Admittedly, I giggled writing the title. Some days I think I’ve never matured from high school. Back to the topic at hand: breasts, well in this case breast-feeding. With my first son I didn’t breast feed. The idea of having someone attached to my nipple several times a day actually disturbed me, plus I worked way to many hours to even consider breast-feeding as an option. This time around I’ve decided to give it a try, despite the idea of it still disturbing me. Before I get an applause from those fanatics of lactation, the sole reason for this decision comes down to the fact that I’m cheap and this is the cheapest way to feed a child. It just so happens it’s incredibly healthy for them.
I have problems with breast-feeding more than just the idea of it making me cringe. The idea that my husband can’t be hands on in the most bonding experience of a newborn upsets me. It doesn’t upset me enough to want to become a cow that solely attaches to a machine to make milk, but enough that I consider it. There was two of us that created a child, why shouldn’t both of us be able to adequately bond with it. Plus, that means I’m the only one crawling out of bed every two hours to make sure he’s fed. I like the shared duty idea.. because I’ve grown fond of sleep lately and would like to be able to enjoy at least four hours of it.
I also don’t think that there’s anything wrong with formula feeding your child. My first-born was formula fed and outside of bad genetics, grew up just fine. I don’t think that there’s really much of a difference nutritionally between the two. I understand how breast-feeding provides for immunities and such, but when you get down to the real vitamin and mineral content is there really a difference? Obviously not really, as like I said my first-born grew up just fine and I know more people who formula fed than breast-fed and their kids are perfectly fine too.
In my lovely state of Massachusetts, they have recently banned the formula give-aways you would get in the hospital after giving birth to your child. Sorry, they didn’t legally ban it. It just so happens that all the hospitals mutually agreed to voluntarily stop providing this to patients to force.. sorry, encourage breast-feeding to new mothers. They say these freebies encourage mothers to skip breast-feeding and formula feed their children. I’d hate to break it to the world, but news flash: if a mother doesn’t want to breast feed, she’s not going to do it. In fact, forcing her into something that’s uncomfortable for her is probably worse for them and pushes them more towards formula feeding.
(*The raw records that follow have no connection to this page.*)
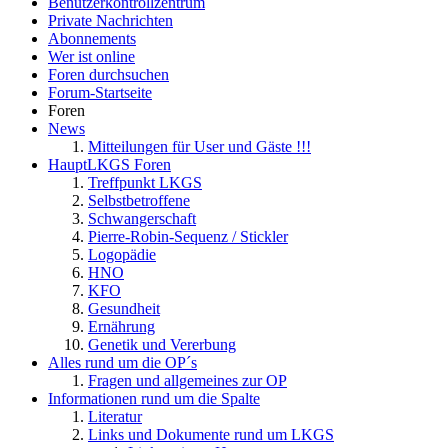
Benutzerkontrollzentrum
Private Nachrichten
Abonnements
Wer ist online
Foren durchsuchen
Forum-Startseite
Foren
News
Mitteilungen für User und Gäste !!!
HauptLKGS Foren
Treffpunkt LKGS
Selbstbetroffene
Schwangerschaft
Pierre-Robin-Sequenz / Stickler
Logopädie
HNO
KFO
Gesundheit
Ernährung
Genetik und Vererbung
Alles rund um die OP´s
Fragen und allgemeines zur OP
Informationen rund um die Spalte
Literatur
Links und Dokumente rund um LKGS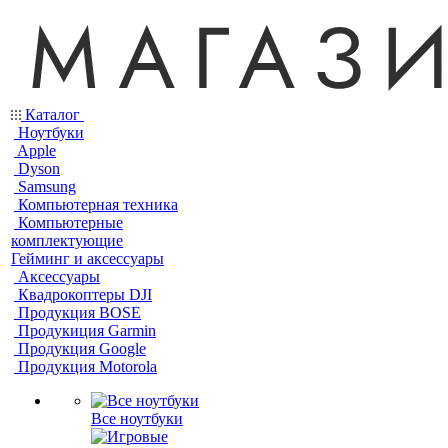
Каталог
Ноутбуки
Apple
Dyson
Samsung
Компьютерная техника
Компьютерные
комплектующие
Гейминг и аксессуары
Аксессуары
Квадрокоптеры DJI
Продукция BOSE
Продукиция Garmin
Продукция Google
Продукция Motorola
Все ноутбуки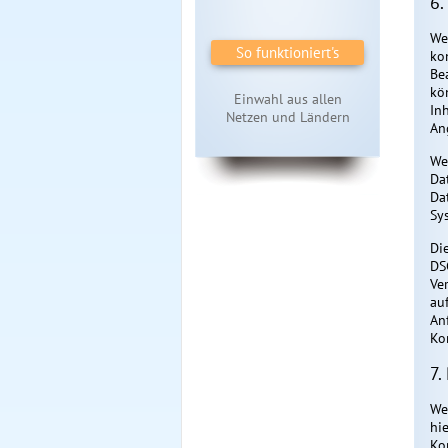
6.
We
So funktioniert's
ko
Be
kö
Einwahl aus allen
In
Netzen und Ländern
An
We
Da
Da
Sy
Di
DS
Ver
au
An
Ko
7.
We
hi
Ko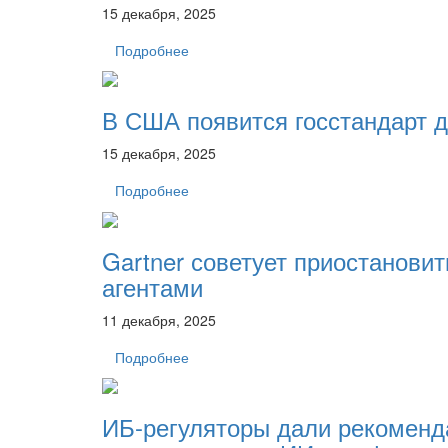
15 декабря, 2025
Подробнее
В США появится госстандарт 
15 декабря, 2025
Подробнее
Gartner советует приостанови
агентами
11 декабря, 2025
Подробнее
ИБ-регуляторы дали рекоменд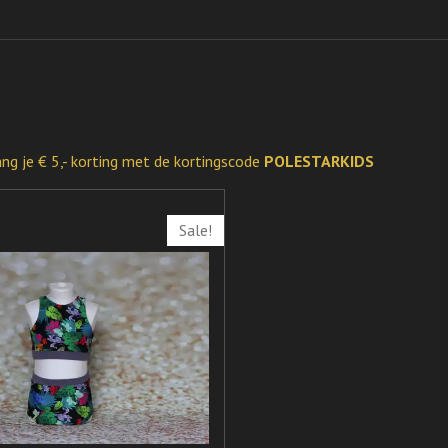
g je € 5,- korting met de kortingscode
POLESTARKIDS
Sale!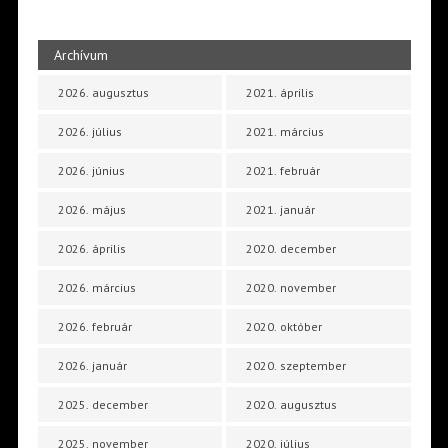
Archívum
2026. augusztus
2021. április
2026. július
2021. március
2026. június
2021. február
2026. május
2021. január
2026. április
2020. december
2026. március
2020. november
2026. február
2020. október
2026. január
2020. szeptember
2025. december
2020. augusztus
2025. november
2020. július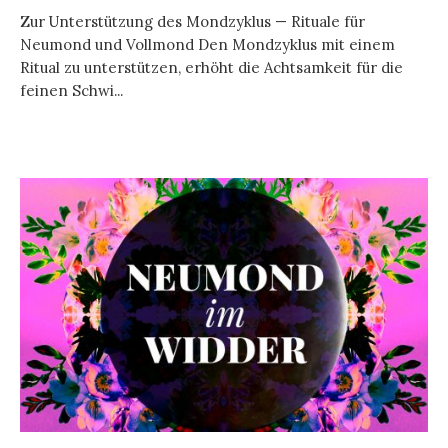
Zur Unterstützung des Mondzyklus — Rituale für
Neumond und Vollmond Den Mondzyklus mit einem
Ritual zu unterstützen, erhöht die Achtsamkeit für die
feinen Schwi...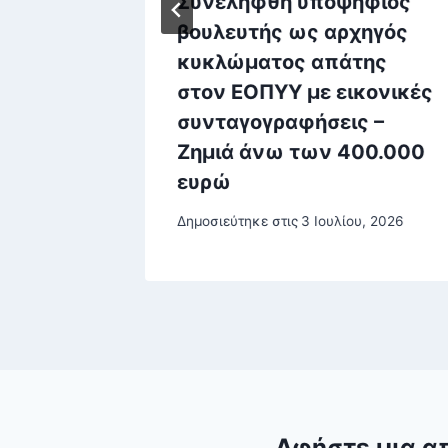
Συνελήφθη υποψήφιος
βουλευτής ως αρχηγός
τους
κυκλώματος απάτης
στον ΕΟΠΥΥ με εικονικές
συνταγογραφήσεις –
ίου, 2025
Ζημιά άνω των 400.000
ευρώ
Δημοσιεύτηκε στις
3 Ιουλίου, 2026
Αφήστε μια α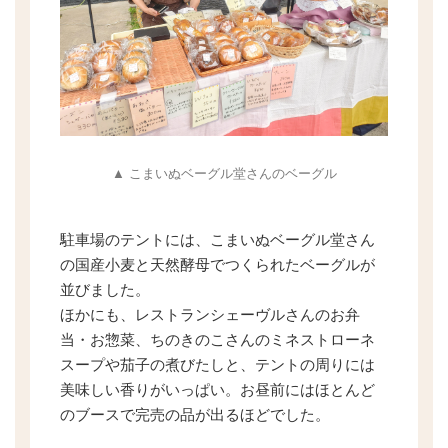
▲ こまいぬベーグル堂さんのベーグル
駐車場のテントには、こまいぬベーグル堂さん
の国産小麦と天然酵母でつくられたベーグルが
並びました。
ほかにも、レストランシェーヴルさんのお弁
当・お惣菜、ちのきのこさんのミネストローネ
スープや茄子の煮びたしと、テントの周りには
美味しい香りがいっぱい。お昼前にはほとんど
のブースで完売の品が出るほどでした。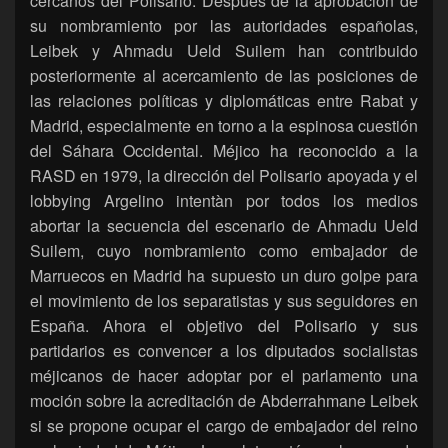
cercanos del Polisario. Después de la aprobación de
su nombramiento por las autoridades españolas,
Leibek y Ahmadu Ueld Suilem han contribuido
posteriormente al acercamiento de las posiciones de
las relaciones políticas y diplomáticas entre Rabat y
Madrid, especialmente en torno a la espinosa cuestión
del Sáhara Occidental. Méjico ha reconocido a la
RASD en 1979, la dirección del Polisario apoyada y el
lobbying Argelino intentàn por todos los medios
abortar la secuencia del escenario de Ahmadu Ueld
Suilem, cuyo nombramiento como embajador de
Marruecos en Madrid ha supuesto un duro golpe para
el movimiento de los separatistas y sus seguidores en
España. Ahora el objetivo del Polisario y sus
partidarios es convencer a los diputados socialistas
méjicanos de hacer adoptar por el parlamento una
moción sobre la acreditación de Abderrahmane Leibek
si se propone ocupar el cargo de embajador del reino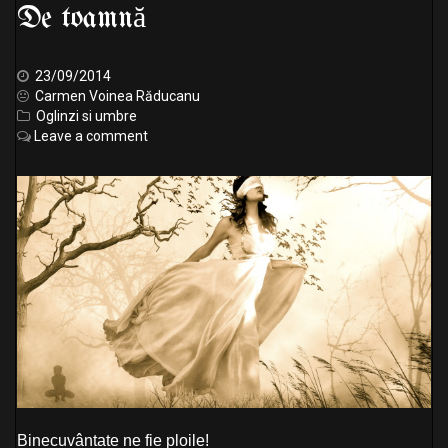
De toamnă
23/09/2014
Carmen Voinea Răducanu
Oglinzi si umbre
Leave a comment
Binecuvântate ne fie ploile!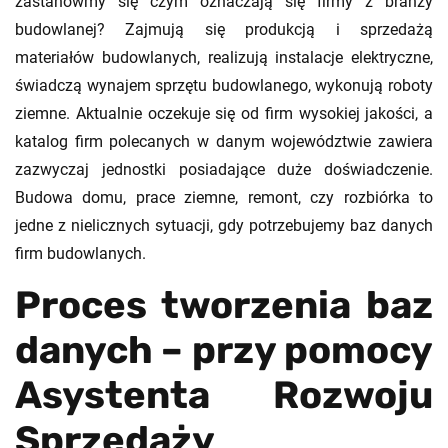
zastanówmy się czym oznaczają się firmy z branży
budowlanej? Zajmują się produkcją i sprzedażą
materiałów budowlanych, realizują instalacje elektryczne,
świadczą wynajem sprzętu budowlanego, wykonują roboty
ziemne. Aktualnie oczekuje się od firm wysokiej jakości, a
katalog firm polecanych w danym województwie zawiera
zazwyczaj jednostki posiadające duże doświadczenie.
Budowa domu, prace ziemne, remont, czy rozbiórka to
jedne z nielicznych sytuacji, gdy potrzebujemy baz danych
firm budowlanych.
Proces tworzenia baz
danych – przy pomocy
Asystenta
Rozwoju
Sprzedaży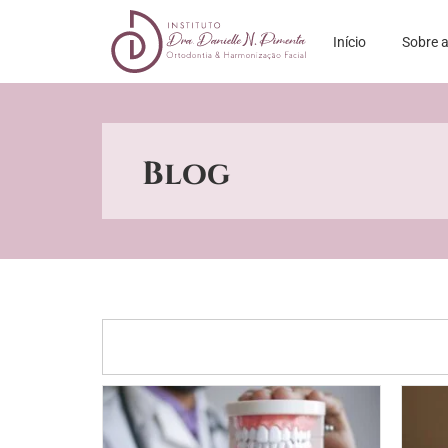
Início
Sobre a
Blog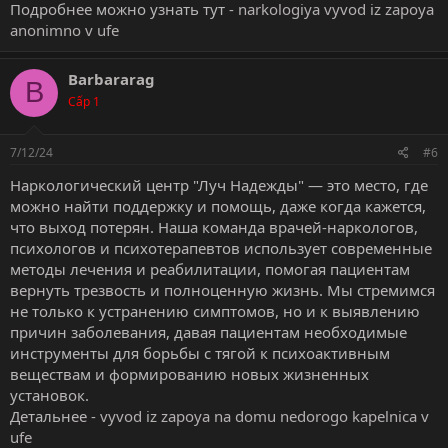
Подробнее можно узнать тут -
narkologiya vyvod iz zapoya
anonimno v ufe
Barbararag
B
Cấp 1
7/12/24
#6
Наркологический центр "Луч Надежды" — это место, где
можно найти поддержку и помощь, даже когда кажется,
что выход потерян. Наша команда врачей-наркологов,
психологов и психотерапевтов использует современные
методы лечения и реабилитации, помогая пациентам
вернуть трезвость и полноценную жизнь. Мы стремимся
не только к устранению симптомов, но и к выявлению
причин заболевания, давая пациентам необходимые
инструменты для борьбы с тягой к психоактивным
веществам и формированию новых жизненных
установок.
Детальнее -
vyvod iz zapoya na domu nedorogo kapelnica v
ufe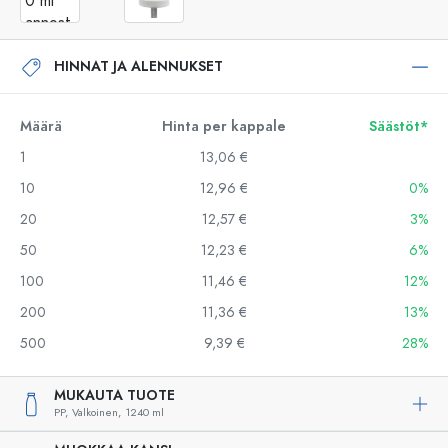
HINNAT JA ALENNUKSET
Määrä
Hinta per kappale
Säästöt*
1
13,06 €
10
12,96 €
0%
20
12,57 €
3%
50
12,23 €
6%
100
11,46 €
12%
200
11,36 €
13%
500
9,39 €
28%
MUKAUTA TUOTE
PP,
Valkoinen,
1240 ml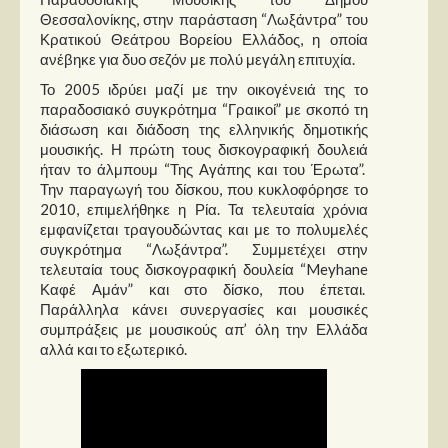
Θεσσαλονίκης, στην παράσταση “Λωξάντρα” του
Κρατικού Θεάτρου Βορείου Ελλάδος, η οποία
ανέβηκε για δυο σεζόν με πολύ μεγάλη επιτυχία.
Το 2005 ιδρύει μαζί με την οικογένειά της το
παραδοσιακό συγκρότημα “Γραικοί” με σκοπό τη
διάσωση και διάδοση της ελληνικής δημοτικής
μουσικής. Η πρώτη τους δισκογραφική δουλειά
ήταν το άλμπουμ “Της Αγάπης και του Έρωτα”.
Την παραγωγή του δίσκου, που κυκλοφόρησε το
2010, επιμελήθηκε η Ρία. Τα τελευταία χρόνια
εμφανίζεται τραγουδώντας και με το πολυμελές
συγκρότημα “Λωξάντρα”. Συμμετέχει στην
τελευταία τους δισκογραφική δουλεία “Meyhane
Καφέ Αμάν” και στο δίσκο, που έπεται.
Παράλληλα κάνει συνεργασίες και μουσικές
συμπράξεις με μουσικούς απ’ όλη την Ελλάδα
αλλά και το εξωτερικό.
We also can’t forget that, and I know that this might be a complete shock, that some women actually can’t physically breast feed. There are some mothers that adopt their kids, use surrogates or just have various other medical complications with breast feeding. So let’s have the great idea of making them feel less like a real mother. Because only real women breast feed right?
I don’t like being pressured into anything. Ever. It doesn’t work for me. I don’t want to fail at breast-feeding and have swarms of lactation crazy women saying “I didn’t try hard enough.” Yeah, that’s going to do wonders for my self-esteem. This idea that a group of people can come together and tell me, “yeah, I know if you work this might be hard for you. And there are places online where you can buy other people’s breast milk if you can’t offer your own.” Thanks guys! I love the idea that my only options are my breast milk or some stranger I don’t even know’s breast milk. This idea actually disgusts the tiny bit of feminist in me. Next all women will be forced out of work because them being home is the best thing for their child. I heard the 50’s were such a great time for women. I like advice on how to raise a healthy child. Advise me to breast feed all you want, but my boobs are my business.